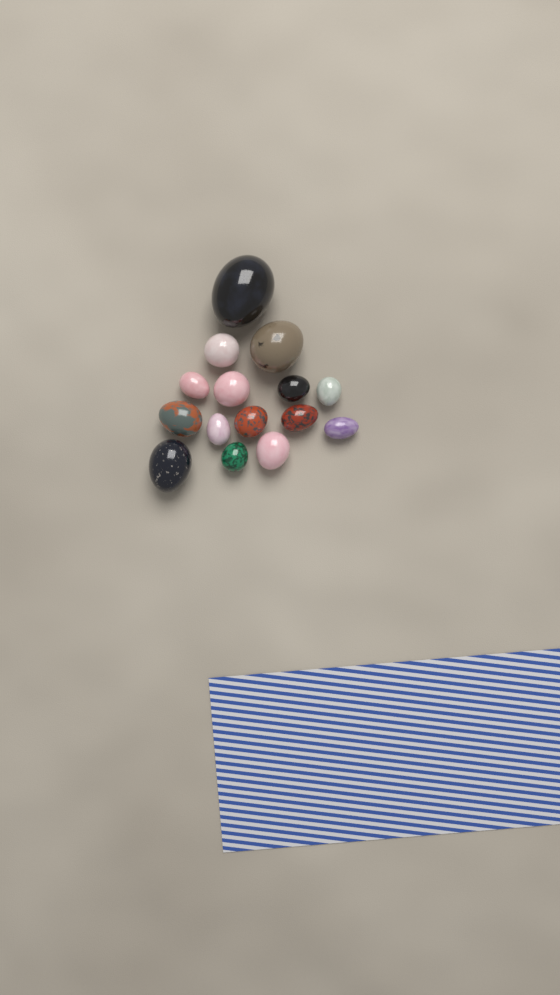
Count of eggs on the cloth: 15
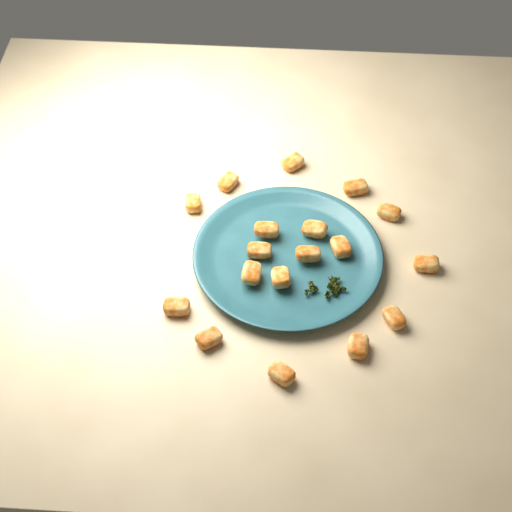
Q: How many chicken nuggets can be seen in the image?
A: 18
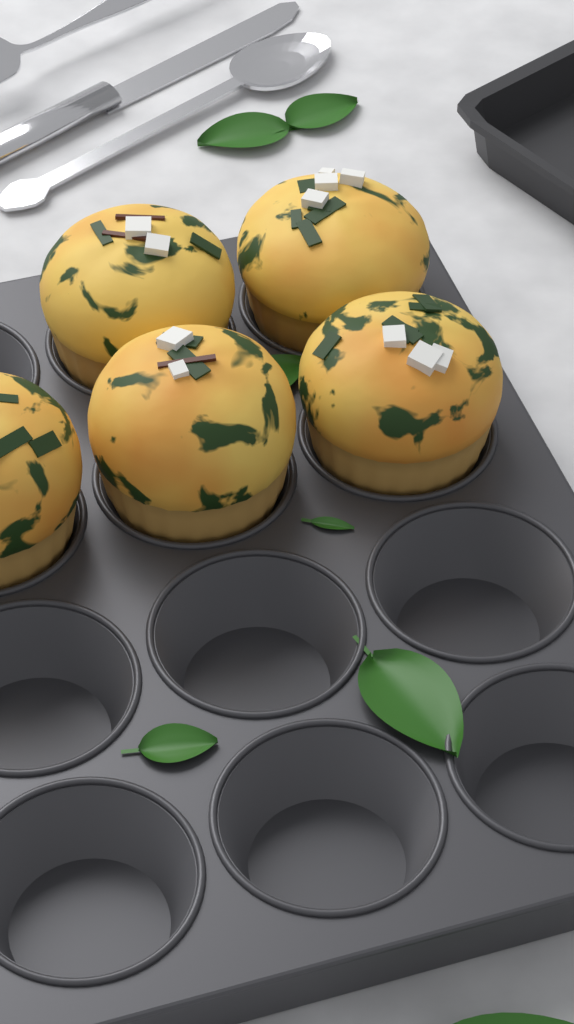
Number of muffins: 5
--
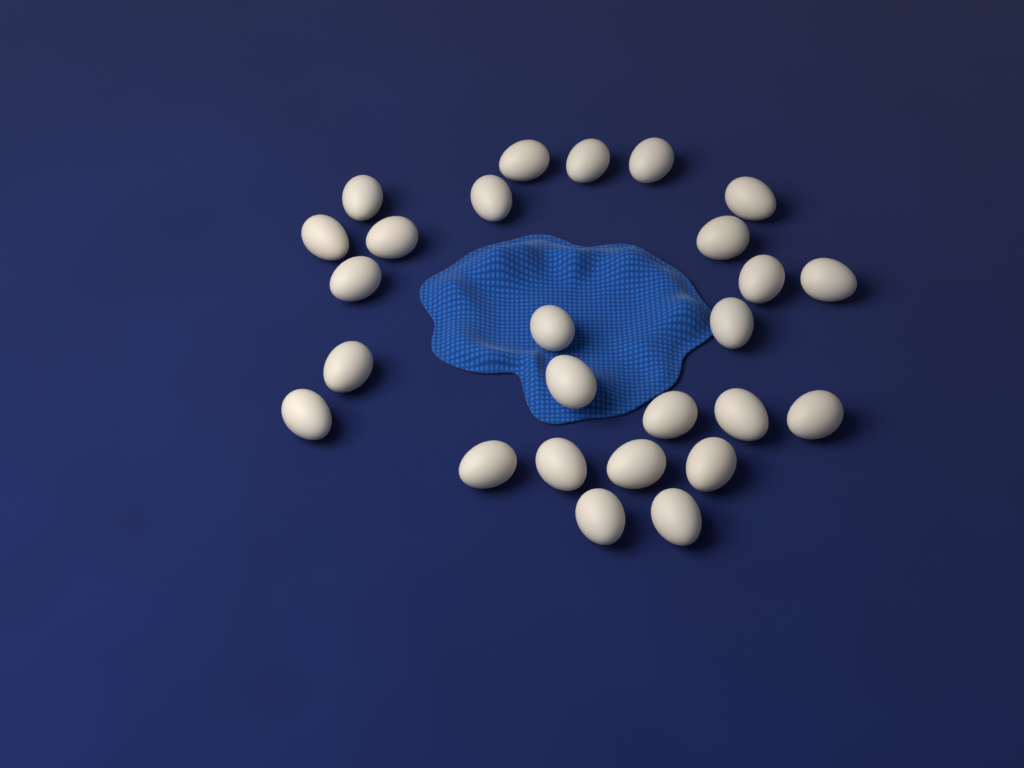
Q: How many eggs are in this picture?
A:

* [Objective]:
Locate each line in the records above that contains the word "many", and copy those lines out in full.

* [Result]:
Q: How many chicken nuggets can be seen in the image?
Q: How many eggs are in this picture?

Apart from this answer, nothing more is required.